Cricket through the ages

It’s not clear exactly how long cricket has been around. In the British Isles, early versions of the game were probably played as far back as the Saxon and Norman periods, but the first clear reference is in a Guildford court record from 1598 (1597 in the old Julian calendar which was used at the time), which notes that a man called John Derrick used to play “creckett” with his friends on local common land as a boy.

It may have originated as a children’s game, but by the 17th century adults had taken to the sport with gusto. It was increasingly reported and bet upon, and gradually became professionalised with formalised rules (the first official Laws of Cricket were drafted in 1744), county teams, and no shortage of rivalries and disputes. As an example, the first known match played on White Conduit Fields in Islington in 1718 transformed into a legal battle when Rochester Punch Club walked off the pitch in an effort to save their wager.
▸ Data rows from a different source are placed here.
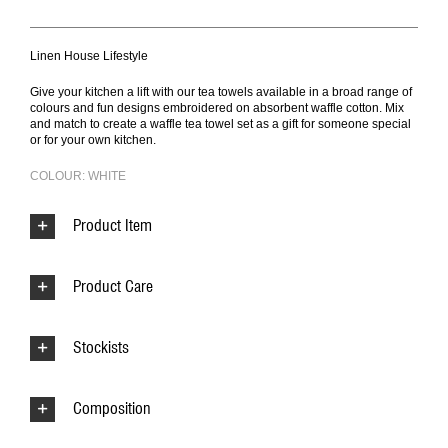
Linen House Lifestyle
Give your kitchen a lift with our tea towels available in a broad range of
colours and fun designs embroidered on absorbent waffle cotton. Mix
and match to create a waffle tea towel set as a gift for someone special
or for your own kitchen.
COLOUR: WHITE
Product Item
Product Care
Stockists
Composition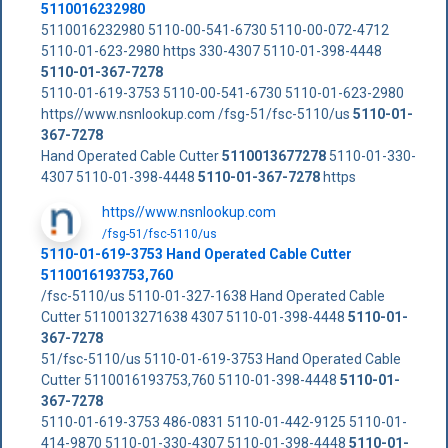
5110016232980
5110016232980 5110-00-541-6730 5110-00-072-4712
5110-01-623-2980 https 330-4307 5110-01-398-4448
5110-01-367-7278
5110-01-619-3753 5110-00-541-6730 5110-01-623-2980
https//www.nsnlookup.com /fsg-51/fsc-5110/us
5110-01-
367-7278
Hand Operated Cable Cutter
5110013677278
5110-01-330-
4307 5110-01-398-4448
5110-01-367-7278
https
https//www.nsnlookup.com
/fsg-51/fsc-5110/us
5110-01-619-3753 Hand Operated Cable Cutter
5110016193753,760
/fsc-5110/us 5110-01-327-1638 Hand Operated Cable
Cutter 5110013271638 4307 5110-01-398-4448
5110-01-
367-7278
51/fsc-5110/us 5110-01-619-3753 Hand Operated Cable
Cutter 5110016193753,760 5110-01-398-4448
5110-01-
367-7278
5110-01-619-3753 486-0831 5110-01-442-9125 5110-01-
414-9870 5110-01-330-4307 5110-01-398-4448
5110-01-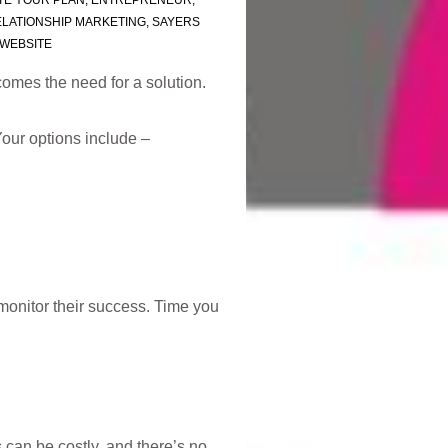
TE YOUR PLAN
,
ENTREPRENEUR
,
LATIONSHIP MARKETING
,
SAYERS
WEBSITE
omes the need for a solution.
Your options include –
monitor their success. Time you
 can be costly, and there’s no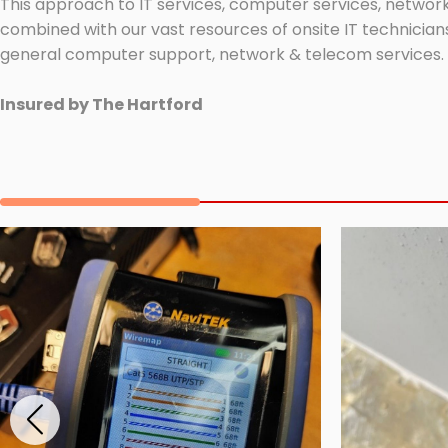
This approach to IT services, computer services, network
combined with our vast resources of onsite IT technicians
general computer support, network & telecom services.
Insured by The Hartford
They were eventually ordered to play out the match, with London scoring a 21-run victory. The first picture in the gallery below, by Robert Dighton, shows a rather more amiable game being played at the venue, which was lost some time ago to urban development.

When the first British settlers made their way to North America, they took cricket with them, as did colonialists and merchants who travelled to the West Indies, Australia, New Zealand, South Africa and the Caribbean. In the 19th century, the first overseas tours took place, the first test matches were played, and in 1882 the growing rivalry between Australia and England was cemented in the form of The Ashes.

The sport’s popularity endured throughout the 20th century as various countries became Test nations and new tournaments and variations of the game were developed. The World Series was set up in 1977, and the first Cricket World Cup took place in 1975 in response to the growing popularity of limited-overs cricket. Twenty20 cricket, a quickfire version of the game, was first played in the early 2000s and has since become a popular international contest. Today, cricket is undoubtedly one of the most popular sports in the world. As the watercolours here reveal, this is nothing new.